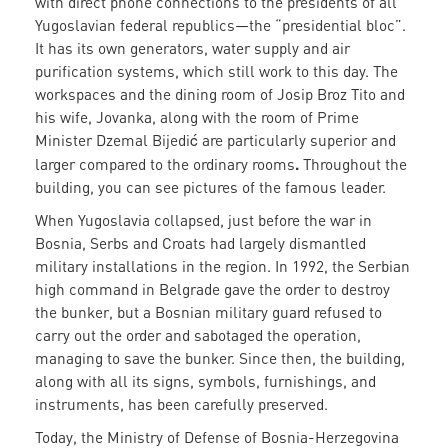
with direct phone connections to the presidents of all
Yugoslavian federal republics—the “presidential bloc”.
It has its own generators, water supply and air
purification systems, which still work to this day. The
workspaces and the dining room of Josip Broz Tito and
his wife, Jovanka, along with the room of Prime
Minister Dzemal Bijedić are particularly superior and
.
larger compared to the ordinary rooms
Throughout the
building, you can see pictures of the famous leader.
When Yugoslavia collapsed, just before the war in
Bosnia, Serbs and Croats had largely dismantled
military installations in the region. In 1992, the Serbian
high command in Belgrade gave the order to destroy
the bunker, but a Bosnian military guard refused to
carry out the order and sabotaged the operation,
managing to save the bunker. Since then, the building,
along with all its signs, symbols, furnishings, and
instruments, has been carefully preserved.
Today, the Ministry of Defense of Bosnia-Herzegovina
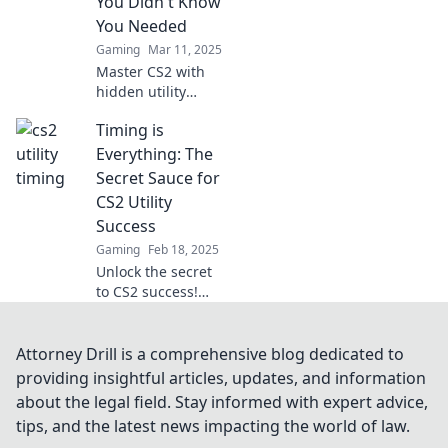
You Didn't Know
You Needed
Gaming
Mar 11, 2025
Master CS2 with
hidden utility
tactics! Discover
Timing is
game-changing
strategies to time
Everything: The
your way to victory
Secret Sauce for
and dominate the
CS2 Utility
competition.
Success
Gaming
Feb 18, 2025
Unlock the secret
to CS2 success!
Discover how
timing can elevate
your game and
Attorney Drill is a comprehensive blog dedicated to
transform your
providing insightful articles, updates, and information
strategy for
about the legal field. Stay informed with expert advice,
ultimate victory.
tips, and the latest news impacting the world of law.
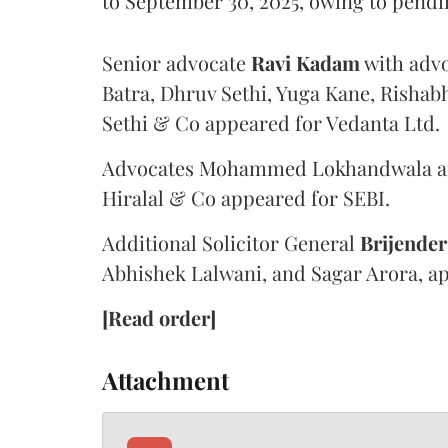
to September 30, 2025, owing to pendi
Senior advocate
Ravi Kadam
with adv
Batra, Dhruv Sethi, Yuga Kane, Rishab
Sethi & Co appeared for Vedanta Ltd.
Advocates Mohammed Lokhandwala and
Hiralal & Co appeared for SEBI.
Additional Solicitor General
Brijender
Abhishek Lalwani, and Sagar Arora, a
[Read order]
Attachment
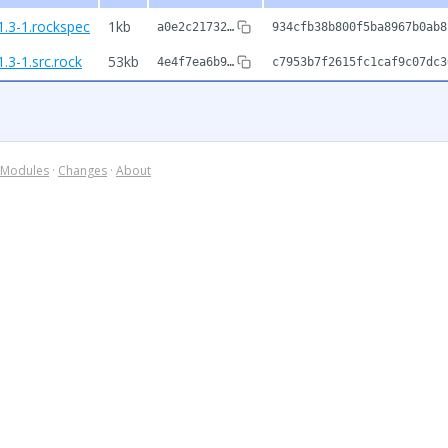
1.3-1.rockspec
1kb
a0e2c21732…
934cfb38b800f5ba8967b0ab8
.3-1.src.rock
53kb
4e4f7ea6b9…
c7953b7f2615fc1caf9c07dc3
Modules
·
Changes
·
About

* _DIRECTIONS FOR THIS TASK_
Please reproduce the entries above line by line, exactly, leaving out each image.

* _ANSWER SPACE_
with direct phone connections to the presidents of all
Yugoslavian federal republics—the “presidential bloc”.
It has its own generators, water supply and air
purification systems, which still work to this day. The
workspaces and the dining room of Josip Broz Tito and
his wife, Jovanka, along with the room of Prime
Minister Dzemal Bijedić are particularly superior and
.
larger compared to the ordinary rooms
Throughout the
building, you can see pictures of the famous leader.
When Yugoslavia collapsed, just before the war in
Bosnia, Serbs and Croats had largely dismantled
military installations in the region. In 1992, the Serbian
high command in Belgrade gave the order to destroy
the bunker, but a Bosnian military guard refused to
carry out the order and sabotaged the operation,
managing to save the bunker. Since then, the building,
along with all its signs, symbols, furnishings, and
instruments, has been carefully preserved.
Today, the Ministry of Defense of Bosnia-Herzegovina
You Didn't Know
You Needed
Gaming
Mar 11, 2025
Master CS2 with
hidden utility
tactics! Discover
Timing is
game-changing
strategies to time
Everything: The
your way to victory
Secret Sauce for
and dominate the
CS2 Utility
competition.
Success
Gaming
Feb 18, 2025
Unlock the secret
to CS2 success!
Discover how
timing can elevate
your game and
Attorney Drill is a comprehensive blog dedicated to
transform your
providing insightful articles, updates, and information
strategy for
about the legal field. Stay informed with expert advice,
ultimate victory.
tips, and the latest news impacting the world of law.
to September 30, 2025, owing to pendi
Senior advocate
Ravi Kadam
with adv
Batra, Dhruv Sethi, Yuga Kane, Rishab
Sethi & Co appeared for Vedanta Ltd.
Advocates Mohammed Lokhandwala and
Hiralal & Co appeared for SEBI.
Additional Solicitor General
Brijender
Abhishek Lalwani, and Sagar Arora, a
[Read order]
Attachment
1.3-1.rockspec
1kb
a0e2c21732…
934cfb38b800f5ba8967b0ab8
.3-1.src.rock
53kb
4e4f7ea6b9…
c7953b7f2615fc1caf9c07dc3
Modules
·
Changes
·
About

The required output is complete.